# [GIVEN INFORMATION]
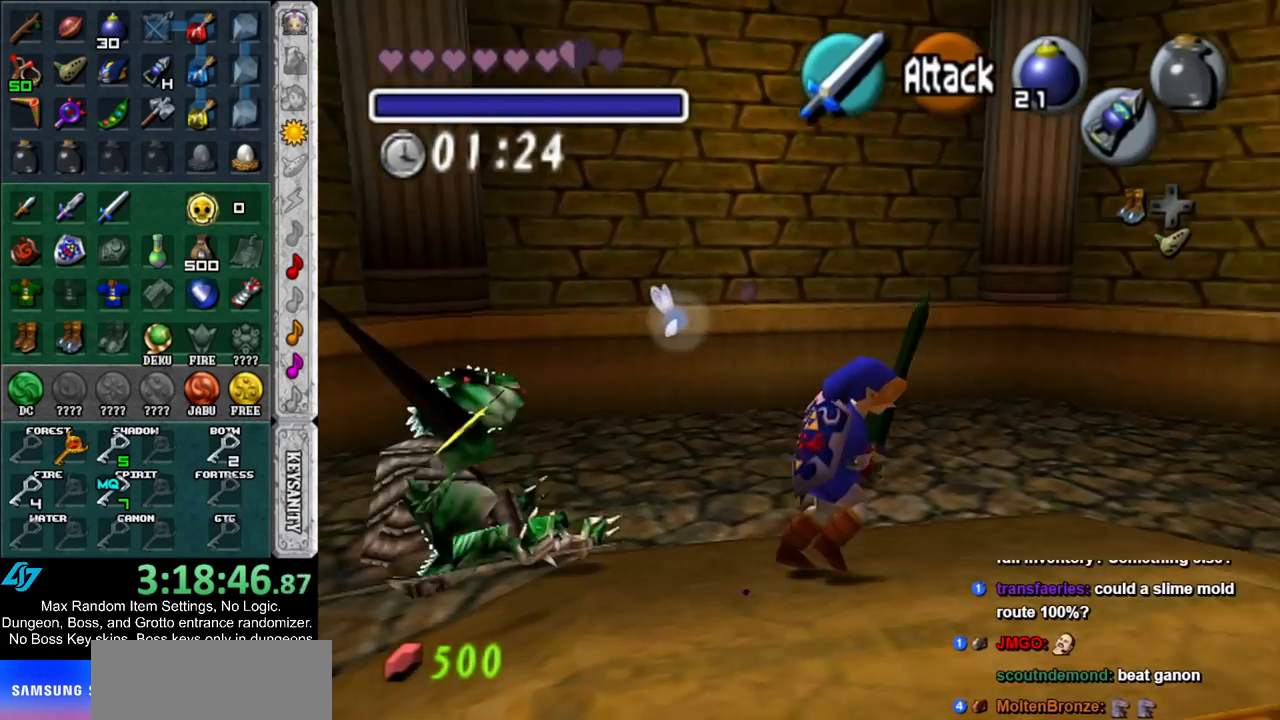
{"buttons": [], "left_stick": "center", "right_stick": "center", "events": [[167, "L1", "down"], [167, "left_stick", "up-right"], [333, "left_stick", "center"], [400, "L1", "up"]]}
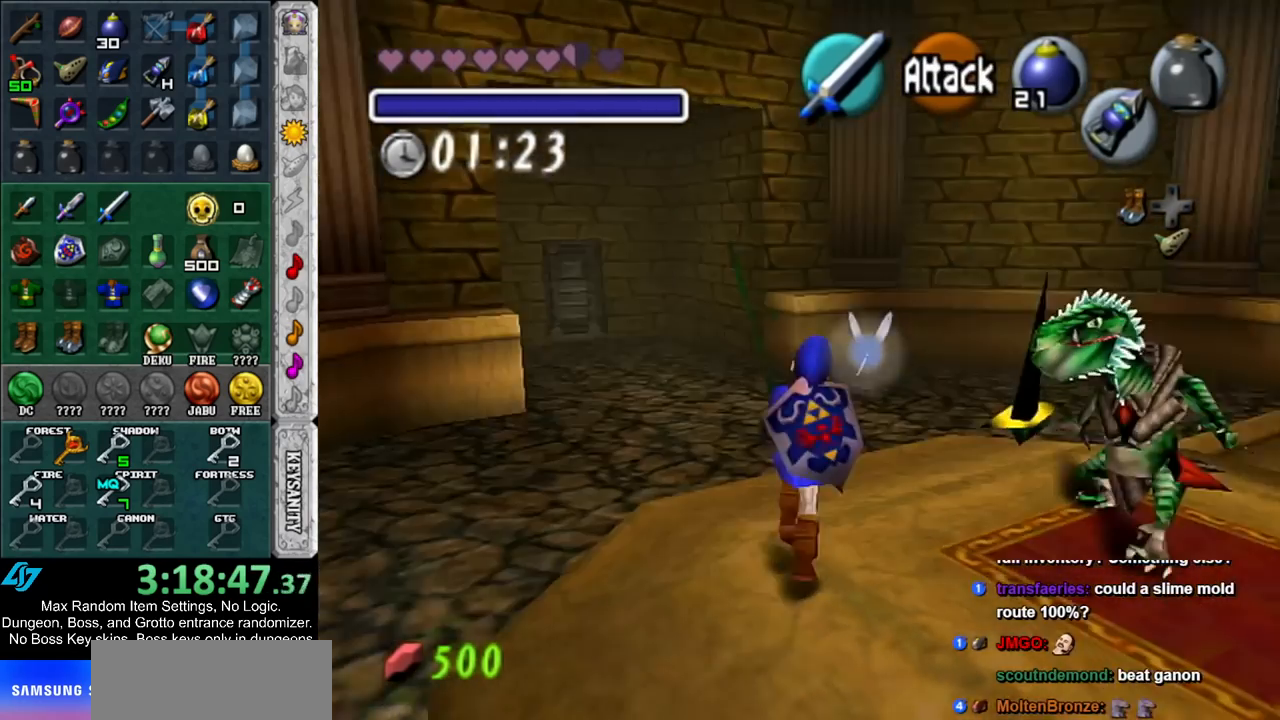
{"buttons": ["L1"], "left_stick": "up-right", "right_stick": "center", "events": [[33, "left_stick", "right"], [317, "left_stick", "up-right"], [350, "B", "down"], [500, "B", "up"], [500, "L1", "down"]]}
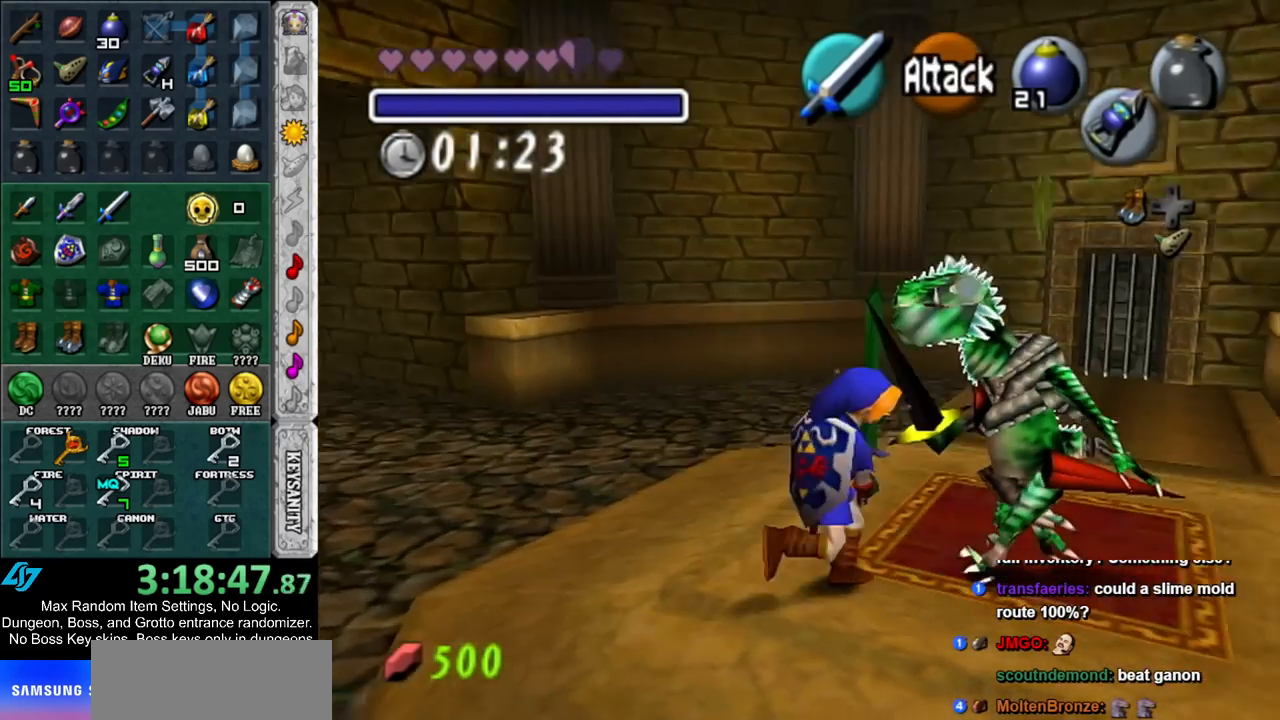
{"buttons": [], "left_stick": "up-right", "right_stick": "center", "events": [[33, "left_stick", "center"], [217, "L1", "up"], [250, "left_stick", "up-right"]]}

# [EXERCISE BRIEF]
Give the data again exactly, without pictures.

# [EXPECTED ANSWER]
{"buttons": [], "left_stick": "center", "right_stick": "center", "events": [[167, "L1", "down"], [167, "left_stick", "up-right"], [333, "left_stick", "center"], [400, "L1", "up"]]}
{"buttons": ["L1"], "left_stick": "up-right", "right_stick": "center", "events": [[33, "left_stick", "right"], [317, "left_stick", "up-right"], [350, "B", "down"], [500, "B", "up"], [500, "L1", "down"]]}
{"buttons": [], "left_stick": "up-right", "right_stick": "center", "events": [[33, "left_stick", "center"], [217, "L1", "up"], [250, "left_stick", "up-right"]]}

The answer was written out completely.